Those cheap capacity testers work fine. Keep it to 15 amps (instead of 20) and it won't blow up.
Thanks. I will order one of the capacity testers.
Following advice in another post I cleaned all the battery terminals and busbars. I had unpacked them all in my gloomy garage and hadn't noticed they were really grimy.
I got a 10A bench supply. It would take too long to charge them from flat with this tiddler. So, I ensured all batteries were charged to ~3.15v and then reconnected (in series) to the Sofar ME3000SP. I just put ~4.5kWh into them and no cell ran away (in voltage terms), i.e. charging seems more balanced than before. So, cleaning the terminals seems to have made an improvement but I will need to see how they behave at a higher state of charge tomorrow. (No more charging tonight so I can go to bed and sleep with less worry!) Hopefully I can get all cells to ~3.50v by charging in series with the Sofar unit. After that I'll disassemble the pack again and charge in parallel to 3.65v with the bench supply.
@Watchout - I scanned 15 out of 16 QR codes and they are all P721s. I couldn't find a QR sticker on one of the batteries- possibly it is on the side of the battery but I forgot to check when I had the pack apart.
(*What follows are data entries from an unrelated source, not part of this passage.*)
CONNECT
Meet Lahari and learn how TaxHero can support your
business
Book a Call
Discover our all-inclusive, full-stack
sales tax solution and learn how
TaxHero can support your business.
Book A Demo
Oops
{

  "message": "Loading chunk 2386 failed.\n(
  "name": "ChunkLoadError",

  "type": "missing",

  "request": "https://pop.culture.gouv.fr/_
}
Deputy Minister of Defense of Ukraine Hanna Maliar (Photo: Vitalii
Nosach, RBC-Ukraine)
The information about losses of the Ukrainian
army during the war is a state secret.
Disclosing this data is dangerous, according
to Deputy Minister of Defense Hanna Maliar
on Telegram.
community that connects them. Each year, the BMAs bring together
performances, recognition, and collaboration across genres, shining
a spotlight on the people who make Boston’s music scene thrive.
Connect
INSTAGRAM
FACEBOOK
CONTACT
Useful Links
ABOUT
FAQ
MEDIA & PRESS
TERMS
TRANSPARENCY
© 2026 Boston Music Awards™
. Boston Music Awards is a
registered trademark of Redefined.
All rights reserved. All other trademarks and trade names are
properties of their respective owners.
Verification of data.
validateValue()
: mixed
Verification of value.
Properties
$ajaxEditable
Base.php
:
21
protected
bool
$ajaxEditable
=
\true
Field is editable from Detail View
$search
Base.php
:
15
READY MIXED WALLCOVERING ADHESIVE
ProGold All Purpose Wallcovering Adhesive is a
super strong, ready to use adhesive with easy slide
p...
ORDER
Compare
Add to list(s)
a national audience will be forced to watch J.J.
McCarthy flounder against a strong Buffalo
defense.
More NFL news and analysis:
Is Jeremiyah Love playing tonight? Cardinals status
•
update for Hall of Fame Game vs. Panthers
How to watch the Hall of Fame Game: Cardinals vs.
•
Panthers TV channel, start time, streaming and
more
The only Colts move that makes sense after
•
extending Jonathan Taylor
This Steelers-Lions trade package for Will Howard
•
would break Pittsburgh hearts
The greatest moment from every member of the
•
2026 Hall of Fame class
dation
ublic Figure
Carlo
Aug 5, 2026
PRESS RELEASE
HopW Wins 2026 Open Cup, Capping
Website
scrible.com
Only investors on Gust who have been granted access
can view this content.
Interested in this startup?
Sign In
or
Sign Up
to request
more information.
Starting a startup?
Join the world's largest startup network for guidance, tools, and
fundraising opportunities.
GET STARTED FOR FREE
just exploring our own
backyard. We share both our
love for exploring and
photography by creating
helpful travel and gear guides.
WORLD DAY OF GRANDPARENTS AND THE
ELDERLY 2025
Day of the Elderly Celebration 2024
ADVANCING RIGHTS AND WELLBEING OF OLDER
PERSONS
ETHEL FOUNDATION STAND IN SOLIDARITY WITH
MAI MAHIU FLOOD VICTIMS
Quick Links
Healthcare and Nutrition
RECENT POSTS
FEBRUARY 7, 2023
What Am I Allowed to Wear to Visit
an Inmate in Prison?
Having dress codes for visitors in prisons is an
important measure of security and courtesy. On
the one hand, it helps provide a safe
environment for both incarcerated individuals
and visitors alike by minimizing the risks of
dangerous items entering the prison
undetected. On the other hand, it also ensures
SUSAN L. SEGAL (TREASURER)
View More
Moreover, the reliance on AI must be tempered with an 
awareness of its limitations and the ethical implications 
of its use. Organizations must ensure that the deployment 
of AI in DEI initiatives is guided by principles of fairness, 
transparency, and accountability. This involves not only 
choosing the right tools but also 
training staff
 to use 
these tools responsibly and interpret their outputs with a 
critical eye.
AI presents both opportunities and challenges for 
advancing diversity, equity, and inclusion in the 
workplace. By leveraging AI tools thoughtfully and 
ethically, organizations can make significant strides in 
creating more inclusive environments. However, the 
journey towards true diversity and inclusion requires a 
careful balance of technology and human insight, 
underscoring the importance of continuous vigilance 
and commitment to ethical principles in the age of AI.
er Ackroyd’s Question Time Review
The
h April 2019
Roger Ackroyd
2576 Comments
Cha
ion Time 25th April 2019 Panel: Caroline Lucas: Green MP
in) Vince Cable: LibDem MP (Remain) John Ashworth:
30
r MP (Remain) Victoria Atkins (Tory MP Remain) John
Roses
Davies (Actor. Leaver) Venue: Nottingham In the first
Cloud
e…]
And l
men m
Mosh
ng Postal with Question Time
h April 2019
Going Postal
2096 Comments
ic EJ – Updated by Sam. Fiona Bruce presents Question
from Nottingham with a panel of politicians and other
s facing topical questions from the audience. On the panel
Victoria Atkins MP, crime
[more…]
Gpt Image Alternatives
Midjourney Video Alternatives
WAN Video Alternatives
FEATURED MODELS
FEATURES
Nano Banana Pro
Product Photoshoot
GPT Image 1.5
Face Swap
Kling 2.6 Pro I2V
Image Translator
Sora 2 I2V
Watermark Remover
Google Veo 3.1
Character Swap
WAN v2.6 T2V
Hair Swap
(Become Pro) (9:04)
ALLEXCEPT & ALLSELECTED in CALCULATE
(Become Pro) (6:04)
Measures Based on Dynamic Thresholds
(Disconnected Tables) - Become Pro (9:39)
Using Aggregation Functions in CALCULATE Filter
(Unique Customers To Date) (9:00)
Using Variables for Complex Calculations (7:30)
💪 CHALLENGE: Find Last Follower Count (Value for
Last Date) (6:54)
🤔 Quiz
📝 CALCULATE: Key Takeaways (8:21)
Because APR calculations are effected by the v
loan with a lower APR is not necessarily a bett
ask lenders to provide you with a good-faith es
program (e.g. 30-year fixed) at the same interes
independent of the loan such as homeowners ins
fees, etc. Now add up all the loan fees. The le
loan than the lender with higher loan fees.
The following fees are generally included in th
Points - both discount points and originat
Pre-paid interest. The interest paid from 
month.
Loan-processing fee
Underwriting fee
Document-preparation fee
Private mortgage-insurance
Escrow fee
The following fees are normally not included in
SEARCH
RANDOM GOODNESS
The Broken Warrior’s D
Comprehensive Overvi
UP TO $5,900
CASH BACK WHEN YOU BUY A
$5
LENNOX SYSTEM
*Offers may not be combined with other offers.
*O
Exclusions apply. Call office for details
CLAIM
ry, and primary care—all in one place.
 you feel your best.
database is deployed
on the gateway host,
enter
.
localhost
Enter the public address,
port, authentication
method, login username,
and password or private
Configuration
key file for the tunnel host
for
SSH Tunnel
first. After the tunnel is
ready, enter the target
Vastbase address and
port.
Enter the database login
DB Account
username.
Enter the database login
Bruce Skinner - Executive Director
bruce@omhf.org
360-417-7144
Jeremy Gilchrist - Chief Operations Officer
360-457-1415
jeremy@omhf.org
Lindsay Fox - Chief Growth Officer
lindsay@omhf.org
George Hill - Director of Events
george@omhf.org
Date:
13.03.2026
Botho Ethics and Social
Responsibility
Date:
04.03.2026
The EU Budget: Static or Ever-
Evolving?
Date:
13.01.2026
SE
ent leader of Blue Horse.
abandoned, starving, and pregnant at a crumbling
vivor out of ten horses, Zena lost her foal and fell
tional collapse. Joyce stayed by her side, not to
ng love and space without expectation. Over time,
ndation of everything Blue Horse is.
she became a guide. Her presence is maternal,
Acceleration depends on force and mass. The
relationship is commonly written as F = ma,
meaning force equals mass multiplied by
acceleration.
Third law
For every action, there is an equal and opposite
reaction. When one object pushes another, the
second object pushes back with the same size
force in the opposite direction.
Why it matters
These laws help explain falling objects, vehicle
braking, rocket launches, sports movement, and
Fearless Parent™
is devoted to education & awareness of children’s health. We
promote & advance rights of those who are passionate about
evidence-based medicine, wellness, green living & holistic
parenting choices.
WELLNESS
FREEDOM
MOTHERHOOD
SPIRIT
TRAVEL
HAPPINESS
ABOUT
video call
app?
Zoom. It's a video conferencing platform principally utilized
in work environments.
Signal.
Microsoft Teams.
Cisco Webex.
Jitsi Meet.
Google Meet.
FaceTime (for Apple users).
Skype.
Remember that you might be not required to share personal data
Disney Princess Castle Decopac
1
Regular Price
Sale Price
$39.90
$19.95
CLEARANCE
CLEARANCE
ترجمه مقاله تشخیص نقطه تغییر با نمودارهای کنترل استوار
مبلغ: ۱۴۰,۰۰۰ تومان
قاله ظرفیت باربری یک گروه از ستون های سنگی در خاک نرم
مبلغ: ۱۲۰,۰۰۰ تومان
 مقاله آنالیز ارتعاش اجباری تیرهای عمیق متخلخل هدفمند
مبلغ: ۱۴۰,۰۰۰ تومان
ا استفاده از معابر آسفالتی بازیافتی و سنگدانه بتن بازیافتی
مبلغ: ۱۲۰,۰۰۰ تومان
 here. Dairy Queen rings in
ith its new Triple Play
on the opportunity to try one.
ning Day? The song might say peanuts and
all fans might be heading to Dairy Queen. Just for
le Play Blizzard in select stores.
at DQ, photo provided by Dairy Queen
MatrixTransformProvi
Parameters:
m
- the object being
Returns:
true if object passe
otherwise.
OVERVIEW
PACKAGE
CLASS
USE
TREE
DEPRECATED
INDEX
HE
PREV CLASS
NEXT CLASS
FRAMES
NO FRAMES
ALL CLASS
I am a newbie so will need to read about dendrites but I understand there are serious risks with old degraded things that have lots of energy stored in them. I plan to relocate these batteries to a waterproof box outside the garage or sell them and swallow the loss. Really I don't like this game any more. It was supposed to be a "fun" project ahead of getting solar panels installed so I could get cheap electric for working from home and crypto mining.They may or may not be perfectly safe, although to my thinking they are much more prone to dendrites and thus internal shorts. Cell manufacturers recommend replacing them when 70 to 80% of original capacity for a reason.